During the classes the teacher will introduce – roughly in chronological order - the main issues and themes of medieval history, using both the reference bibliography and other texts for the study of particular aspects. During the practical classes significant historiographical texts and documentary sources will be examined to enable students to use the sources themselves and to stimulate discussion on the topics covered. Historical maps will also be shown, to help students to frame the events in space.

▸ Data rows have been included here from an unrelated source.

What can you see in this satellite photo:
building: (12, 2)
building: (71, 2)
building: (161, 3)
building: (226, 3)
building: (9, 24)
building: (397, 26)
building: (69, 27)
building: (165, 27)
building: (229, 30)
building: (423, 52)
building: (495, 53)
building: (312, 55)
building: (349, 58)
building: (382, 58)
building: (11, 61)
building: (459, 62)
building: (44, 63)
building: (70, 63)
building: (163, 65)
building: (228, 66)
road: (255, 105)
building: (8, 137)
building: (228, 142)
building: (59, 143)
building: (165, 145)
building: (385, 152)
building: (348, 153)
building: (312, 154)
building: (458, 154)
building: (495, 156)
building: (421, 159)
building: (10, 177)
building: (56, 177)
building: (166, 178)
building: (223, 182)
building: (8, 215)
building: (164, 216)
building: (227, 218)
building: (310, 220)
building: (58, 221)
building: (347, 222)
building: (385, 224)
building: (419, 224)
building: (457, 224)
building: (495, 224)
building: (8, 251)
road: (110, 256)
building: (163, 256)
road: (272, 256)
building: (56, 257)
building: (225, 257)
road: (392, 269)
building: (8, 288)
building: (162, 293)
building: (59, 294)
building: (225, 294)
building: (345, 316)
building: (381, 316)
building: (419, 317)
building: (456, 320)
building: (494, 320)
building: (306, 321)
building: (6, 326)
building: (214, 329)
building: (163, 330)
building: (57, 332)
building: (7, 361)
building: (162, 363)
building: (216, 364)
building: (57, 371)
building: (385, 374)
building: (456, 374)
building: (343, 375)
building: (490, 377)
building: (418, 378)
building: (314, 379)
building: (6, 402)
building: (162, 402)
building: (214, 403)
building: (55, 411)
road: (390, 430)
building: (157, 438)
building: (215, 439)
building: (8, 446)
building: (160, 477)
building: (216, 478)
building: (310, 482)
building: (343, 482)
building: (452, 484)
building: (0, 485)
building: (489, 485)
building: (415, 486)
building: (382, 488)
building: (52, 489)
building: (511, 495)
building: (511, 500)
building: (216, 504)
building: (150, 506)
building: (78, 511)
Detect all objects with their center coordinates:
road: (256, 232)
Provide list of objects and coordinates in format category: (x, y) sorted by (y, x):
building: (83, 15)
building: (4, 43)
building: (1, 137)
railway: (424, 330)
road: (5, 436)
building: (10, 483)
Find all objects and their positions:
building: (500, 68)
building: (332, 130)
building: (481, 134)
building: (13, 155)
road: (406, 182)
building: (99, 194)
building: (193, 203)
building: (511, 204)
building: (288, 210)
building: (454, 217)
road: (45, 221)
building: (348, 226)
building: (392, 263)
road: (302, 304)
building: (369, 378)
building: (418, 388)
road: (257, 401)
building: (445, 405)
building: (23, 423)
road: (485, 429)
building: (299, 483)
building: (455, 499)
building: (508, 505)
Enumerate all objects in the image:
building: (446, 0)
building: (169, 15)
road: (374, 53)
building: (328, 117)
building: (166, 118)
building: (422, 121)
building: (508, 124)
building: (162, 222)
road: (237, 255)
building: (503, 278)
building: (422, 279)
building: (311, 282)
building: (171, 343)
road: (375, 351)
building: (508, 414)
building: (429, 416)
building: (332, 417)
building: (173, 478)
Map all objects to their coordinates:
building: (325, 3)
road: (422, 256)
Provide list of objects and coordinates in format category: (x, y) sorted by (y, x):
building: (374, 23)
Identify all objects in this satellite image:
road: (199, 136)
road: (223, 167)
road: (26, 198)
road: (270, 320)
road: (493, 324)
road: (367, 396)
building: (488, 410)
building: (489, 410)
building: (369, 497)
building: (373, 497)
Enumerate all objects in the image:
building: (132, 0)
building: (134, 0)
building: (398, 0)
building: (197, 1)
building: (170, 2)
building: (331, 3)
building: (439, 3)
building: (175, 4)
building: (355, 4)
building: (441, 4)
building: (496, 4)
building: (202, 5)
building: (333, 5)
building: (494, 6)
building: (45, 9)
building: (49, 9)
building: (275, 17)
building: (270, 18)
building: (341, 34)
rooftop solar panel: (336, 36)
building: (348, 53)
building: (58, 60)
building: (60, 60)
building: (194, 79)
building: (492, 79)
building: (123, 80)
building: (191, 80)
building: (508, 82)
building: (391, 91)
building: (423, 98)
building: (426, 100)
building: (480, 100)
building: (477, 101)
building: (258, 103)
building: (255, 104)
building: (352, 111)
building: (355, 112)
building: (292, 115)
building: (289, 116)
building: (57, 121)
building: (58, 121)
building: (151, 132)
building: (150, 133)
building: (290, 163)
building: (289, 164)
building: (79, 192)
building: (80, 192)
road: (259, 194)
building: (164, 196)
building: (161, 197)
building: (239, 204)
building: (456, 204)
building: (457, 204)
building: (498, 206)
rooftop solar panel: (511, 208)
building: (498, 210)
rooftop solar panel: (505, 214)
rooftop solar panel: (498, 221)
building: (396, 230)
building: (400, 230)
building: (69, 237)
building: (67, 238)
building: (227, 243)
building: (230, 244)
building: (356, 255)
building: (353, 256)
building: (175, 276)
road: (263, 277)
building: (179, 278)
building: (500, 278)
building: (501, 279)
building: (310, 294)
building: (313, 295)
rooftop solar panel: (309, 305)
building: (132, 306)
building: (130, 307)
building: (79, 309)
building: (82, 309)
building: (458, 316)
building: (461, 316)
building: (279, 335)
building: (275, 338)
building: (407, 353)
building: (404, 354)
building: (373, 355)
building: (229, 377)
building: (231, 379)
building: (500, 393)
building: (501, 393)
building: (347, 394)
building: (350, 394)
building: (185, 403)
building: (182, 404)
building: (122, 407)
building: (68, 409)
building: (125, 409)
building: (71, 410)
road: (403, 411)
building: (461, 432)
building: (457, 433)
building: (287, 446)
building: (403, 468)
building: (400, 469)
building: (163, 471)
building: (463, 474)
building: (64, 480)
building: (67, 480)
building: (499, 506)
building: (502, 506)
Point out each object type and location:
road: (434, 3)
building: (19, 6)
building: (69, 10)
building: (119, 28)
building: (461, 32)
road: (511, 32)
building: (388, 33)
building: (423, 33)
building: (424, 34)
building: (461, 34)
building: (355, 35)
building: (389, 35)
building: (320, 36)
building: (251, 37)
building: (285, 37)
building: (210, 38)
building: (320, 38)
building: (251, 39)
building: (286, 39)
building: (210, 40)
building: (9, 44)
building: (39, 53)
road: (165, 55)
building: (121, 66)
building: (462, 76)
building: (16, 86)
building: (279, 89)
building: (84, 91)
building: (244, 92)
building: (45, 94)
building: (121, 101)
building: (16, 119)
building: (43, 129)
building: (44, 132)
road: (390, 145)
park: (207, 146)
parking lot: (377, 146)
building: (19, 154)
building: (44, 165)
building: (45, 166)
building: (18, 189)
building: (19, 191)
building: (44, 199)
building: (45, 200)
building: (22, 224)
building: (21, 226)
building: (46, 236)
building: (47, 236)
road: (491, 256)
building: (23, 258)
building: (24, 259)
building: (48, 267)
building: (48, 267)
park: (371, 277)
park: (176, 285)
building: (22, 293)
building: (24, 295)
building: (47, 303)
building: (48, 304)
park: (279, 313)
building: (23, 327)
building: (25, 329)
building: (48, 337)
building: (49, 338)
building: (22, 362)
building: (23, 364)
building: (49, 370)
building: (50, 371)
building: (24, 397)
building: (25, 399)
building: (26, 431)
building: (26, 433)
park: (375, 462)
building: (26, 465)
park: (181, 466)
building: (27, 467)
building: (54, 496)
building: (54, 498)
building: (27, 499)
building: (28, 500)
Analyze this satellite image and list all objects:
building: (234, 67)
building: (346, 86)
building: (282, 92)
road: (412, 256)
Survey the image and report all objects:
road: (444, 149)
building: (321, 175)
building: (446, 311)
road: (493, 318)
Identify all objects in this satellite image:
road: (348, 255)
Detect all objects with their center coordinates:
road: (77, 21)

Assessment methods and criteria

The knowledge and skills acquired during the course will be assessed through an oral examination in Italian. The examination will start with a simple test to assess the student’s ability to put people and events in the correct space and chronological order.
The knowledge and skills verified by the examination are:
a) The ability to place key events, characters and the social and cultural development in correct chronological order. b) The lexical precision in describing specific phenomena of the Middle Ages and, more generally, the use of the specific language of the historical disciplines. c) Adequate ability to study independently and critically revise the contents learned during the course and through the study of the texts, as well as the aptitude to link structures and dynamics, and to identify causal relationships. d) The ability to establish connections between events and phenomena typical of the medieval period and the contemporary world.
In order to verify the achievement of such knowledge and skills, oral test questions are designed to assess (aside from the knowledge itself) the ability to apply the skills developed independently and originally, lexical precision, and the ability to deal with complex issues by building complex arguments.
Failure is determined by the inability to understand the basic elements of the course, particularly with regard to the placement of events and characters in the correct temporal and spatial context; by the inability to express himself/herself in correct Italian; by the inability to explain specific concepts and phenomena related to the Middle Ages with adequate lexical precision; by the lack of preparation and knowledge of the texts in the programme. Sufficient performance (18 to 23/30) is determined by the student’s ability to place events and characters in the correct spatial and temporal context; by the ability to explain the concepts and phenomena typical of the Middle Ages with adequate lexical precision; by the ability to reprocess the information by making independent judgments. Medium marks (24 to 27/30) are given to the student who shows a level more than sufficient (24 to 25/30) or good (26 to 27/30) according to the indicators listed above. Higher scores (28 to 30/30 or 30/30 cum laude) are awarded to students who demonstrate a very good or outstanding level according to the indicators listed above; as well as the ability to articulate discourses; the ability to formulate personal and original judgments; the ability to identify and explain cause-effect relationships; the ability to identify links between spatial and temporal contexts (and also political, social, economic and cultural phenomena) distant in time and space.

Other information

The maps and the texts discussed during the classes will be made available on the e-learning website Elly.